Many Christians understandably resist referring to Jesus as “Lord” or “King.” These names suggest an authoritarian and controlling male figure who is distant from ordinary men, women, and children. It’s a fair critique of such traditional titles. But Rowan Williams, the former Archbishop of Canterbury, offers a different image of the title “Lord.” To say that Jesus is Lord of all can also mean, according to Williams, “that there is no situation in which [Jesus] is irrelevant or impotent. In all human experience, even the most hellish, he is there, his image can be found, as a point of creative protest, growth and change.”[3] In other words, Jesus is far different from the lords and kings of this world; for there is no place that he will not go, no place that his love and his grace cannot be found.

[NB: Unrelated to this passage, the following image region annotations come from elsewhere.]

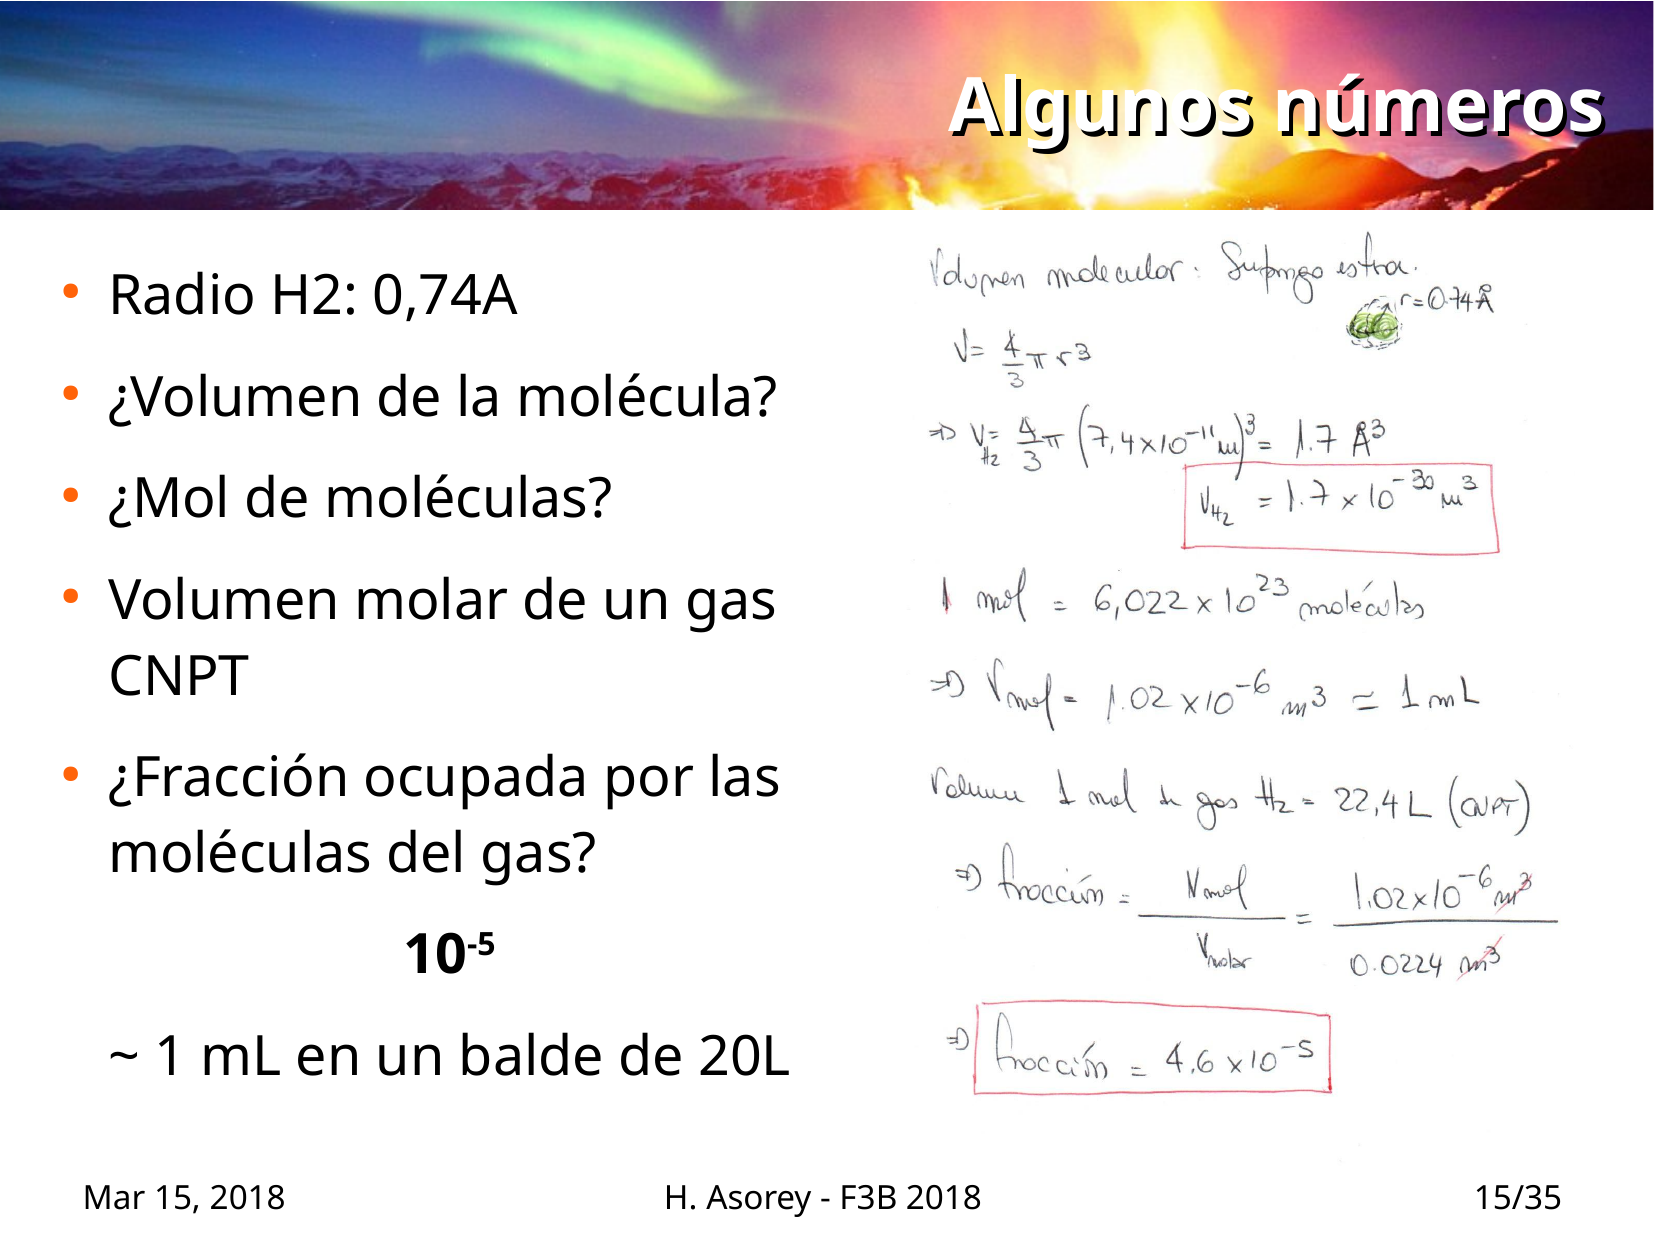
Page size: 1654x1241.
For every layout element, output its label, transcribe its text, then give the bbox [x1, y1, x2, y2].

picture [0, 1, 1654, 210]
list Radio H2: 0,74A ¿Volumen de la molécula? ¿Mol de moléculas? Volumen molar de un gas CNPT ¿Fracción ocupada por las moléculas del gas? 10-5 ~ 1 mL en un balde de 20L [45, 255, 807, 1156]
picture [906, 225, 1576, 1171]
title Algunos números [45, 15, 1606, 191]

On Good Friday, more so than on any other day, this is an audacious assertion to make. In fact, Richard Rohr says that the doctrine of the cross “pushes this [belief] to its utter limits.” He writes: “The cross says that God can and must be seen in all things, but most especially in the seemingly sinful, broken and tragic things. The place of the supposed worst becomes the place of the very best. The mystery of the cross teaches us to be prepared to be surprised about how and where God reveals God’s heart.”[4]
As we look at Jesus on the cross, we see that God doesn’t take one look at the risky brokenness of the world and run away from it. Instead, God runs toward us and gathers up all our weaknesses and pain, traversing any boundary to do so. Our violence toward one another, our insecurities, our broken relationships, our false searches for truth and power, our failures, our lost dreams and hopes, our grief, and even our death – God is present with us in all of these. As we look at the cross, we see that none of these things can separate us from God. Maybe seeing this truth is part of what salvation’s all about. It is at least more than enough reason for us to call this painful, difficult day “good.”
[1] Anna Marum, “13 ways Secret Service agents keep the president safe when he travels,” OregonLive, May 6, 2015, http://www.oregonlive.com/politics/index.ssf/2015/05/13_ways_secret_service_agents.html.
[2] Zeke J. Miller, “Secret Service Has ‘Elevator Manifest’ for Every Presidential Trip,” TIME, October 2, 2014, http://time.com/3456824/secret-service-has-elevator-manifest-for-every-presidential-trip/.
[3] Rowan Williams, Truce of God (Grand Rapids: Eerdmans, 2005) 30-31.
[4] Richard Rohr, Hope Against Darkness: The Transforming Vision of Saint Francis in an Age of Anxiety (Cincinnati: St. Anthony Messenger Press, 2001) 54.